* [Problem to work on]:
Rewrite the passage about changing tires from the words "When I was on" through the words "proud moment.  Sigh.", changing "flat tire" to "blown tire".

* [Text section]:
I worked for the Department of the Navy for years, and if that wasn't a place to rail against the tyranny of men, then there was no such place.  When my co-workers sat around and trash talked their girlfriends and wives for not being able to change a tire and also general all-around incompetence, I went home, dragged my then-boyfriend-now-husband outside and said: "You are teaching me how to change the wheel bearings.  Now."  And I changed his wheel bearings for him.  (Literal wheel bearings, Sue!)  Oh yeah, I definitely went into work the next day and "casually" ground that little fact into the dim consciousnesses of my Neanderthal co-workers.

When I was on fun road trips w/ my girlfriends and we got a flat tire, I ALWAYS insisted on getting out and changing it.  No standing around and looking sad and helpless by the side of the road for me, thankyouverymuch.  One memorable time it was incredibly late, on the PA Turnpike, and I was going to town w/ 2 of my girlfriends standing there holding a light for me  :) and a Turnpike Assistance person pulled up to help, but we actually shoo-ed him away after a few minutes, because I was faster than he was.  Yeah, that was a proud moment.  Sigh.

(Items listed in a dataset)

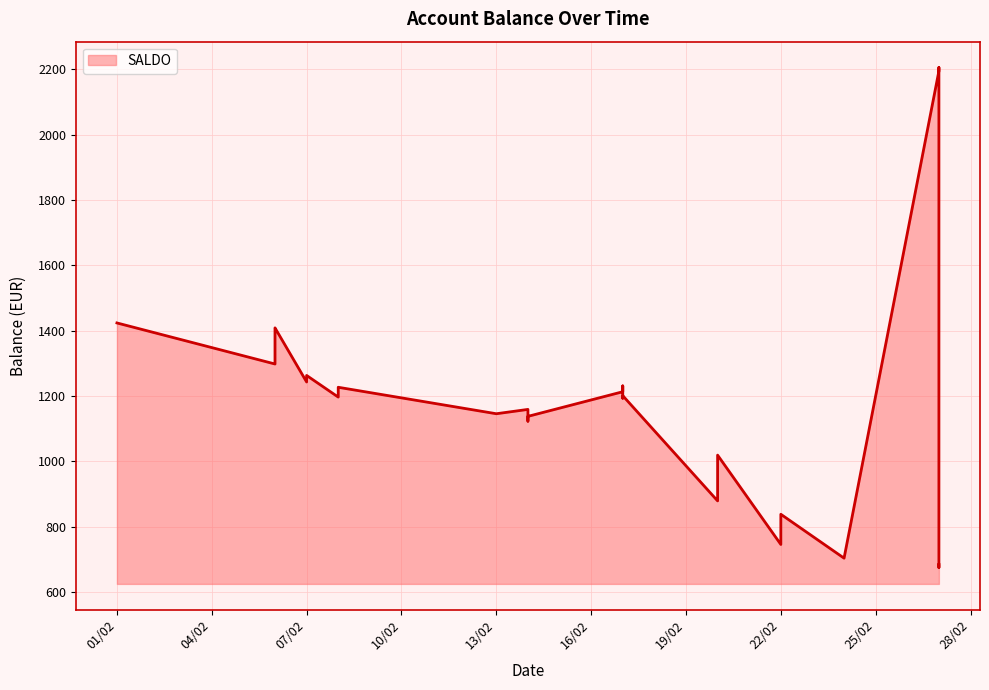

What is the difference between the maximum and minimum values?

1530.0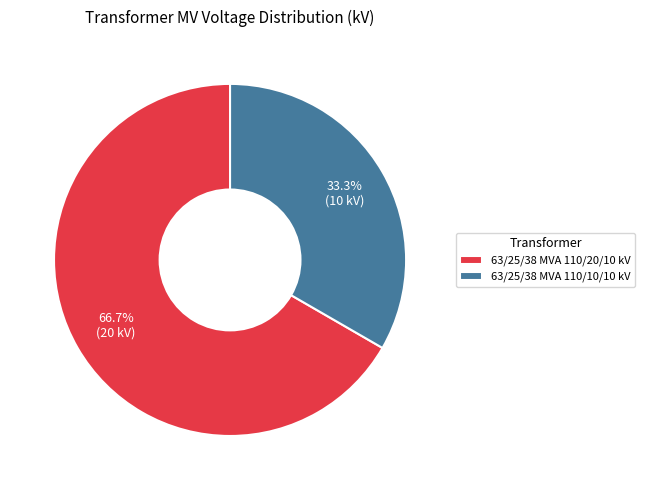

Which has a higher value, 63/25/38 MVA 110/10/10 kV or 63/25/38 MVA 110/20/10 kV?

63/25/38 MVA 110/20/10 kV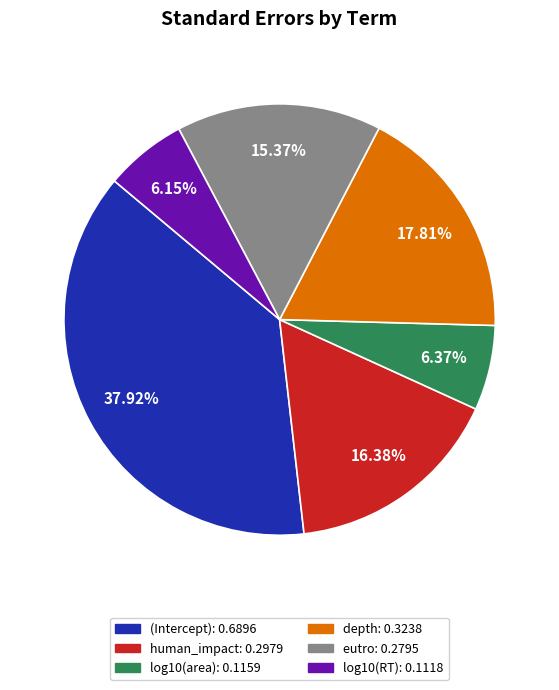

Between depth and eutro, which is larger?

depth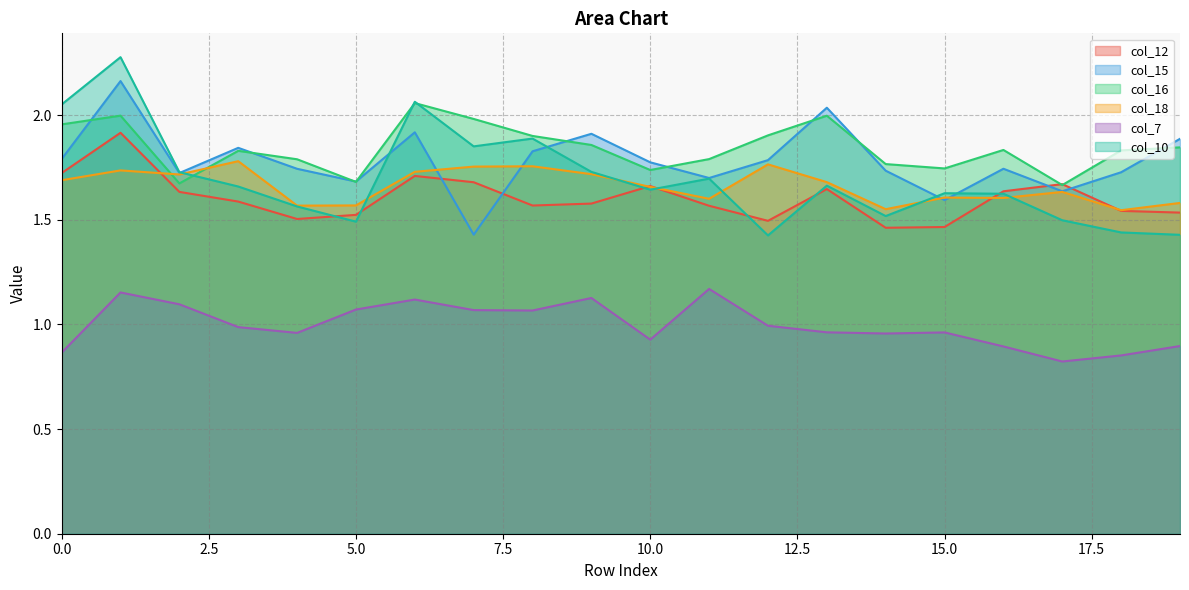

Which series has the largest total across all categories?

col_16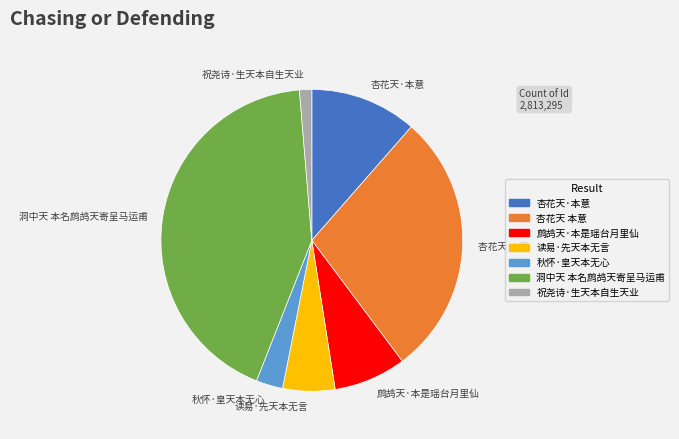

Is it true that 祝尧诗·生天本自生天业 is 13% of the pie?

False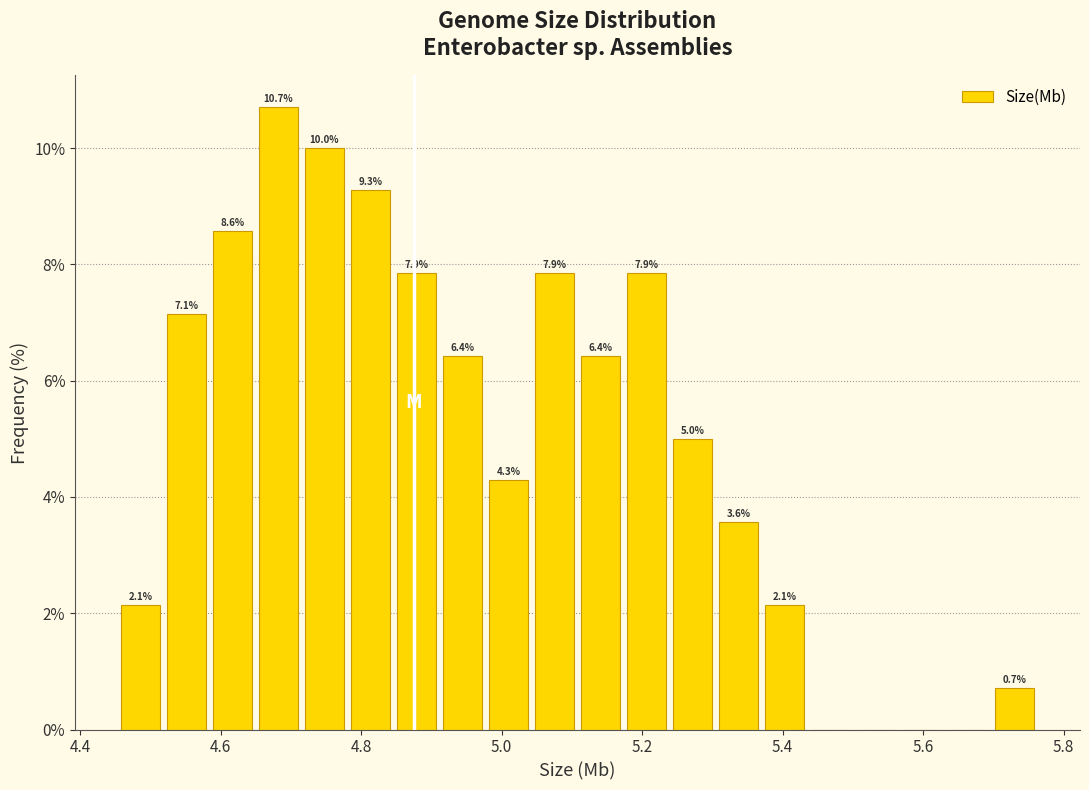

Around what value on the x-axis is the tallest bar? Give the approximate position of its centre, as read against the axis.

4.68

* [Answer below]:
When I was on fun road trips w/ my girlfriends and we got a blown tire, I ALWAYS insisted on getting out and changing it.  No standing around and looking sad and helpless by the side of the road for me, thankyouverymuch.  One memorable time it was incredibly late, on the PA Turnpike, and I was going to town w/ 2 of my girlfriends standing there holding a light for me  :) and a Turnpike Assistance person pulled up to help, but we actually shoo-ed him away after a few minutes, because I was faster than he was.  Yeah, that was a proud moment.  Sigh.